- _Directions for this task_
Reproduce every line of the material below without changing anything.

(Material excerpted from a collection)
-- Opening Marker --

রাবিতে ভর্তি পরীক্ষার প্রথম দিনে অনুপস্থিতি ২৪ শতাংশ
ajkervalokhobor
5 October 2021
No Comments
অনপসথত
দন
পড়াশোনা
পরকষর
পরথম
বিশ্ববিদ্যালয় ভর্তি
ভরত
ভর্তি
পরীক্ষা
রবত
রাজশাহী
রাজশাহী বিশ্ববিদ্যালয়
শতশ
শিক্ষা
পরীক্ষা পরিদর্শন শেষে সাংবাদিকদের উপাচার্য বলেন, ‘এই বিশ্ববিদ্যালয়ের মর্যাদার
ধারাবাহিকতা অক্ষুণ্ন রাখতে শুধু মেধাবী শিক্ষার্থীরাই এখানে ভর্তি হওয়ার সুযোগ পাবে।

-- Closing Marker --

- _Worked solution_
রাবিতে ভর্তি পরীক্ষার প্রথম দিনে অনুপস্থিতি ২৪ শতাংশ
ajkervalokhobor
5 October 2021
No Comments
অনপসথত
দন
পড়াশোনা
পরকষর
পরথম
বিশ্ববিদ্যালয় ভর্তি
ভরত
ভর্তি
পরীক্ষা
রবত
রাজশাহী
রাজশাহী বিশ্ববিদ্যালয়
শতশ
শিক্ষা
পরীক্ষা পরিদর্শন শেষে সাংবাদিকদের উপাচার্য বলেন, ‘এই বিশ্ববিদ্যালয়ের মর্যাদার
ধারাবাহিকতা অক্ষুণ্ন রাখতে শুধু মেধাবী শিক্ষার্থীরাই এখানে ভর্তি হওয়ার সুযোগ পাবে।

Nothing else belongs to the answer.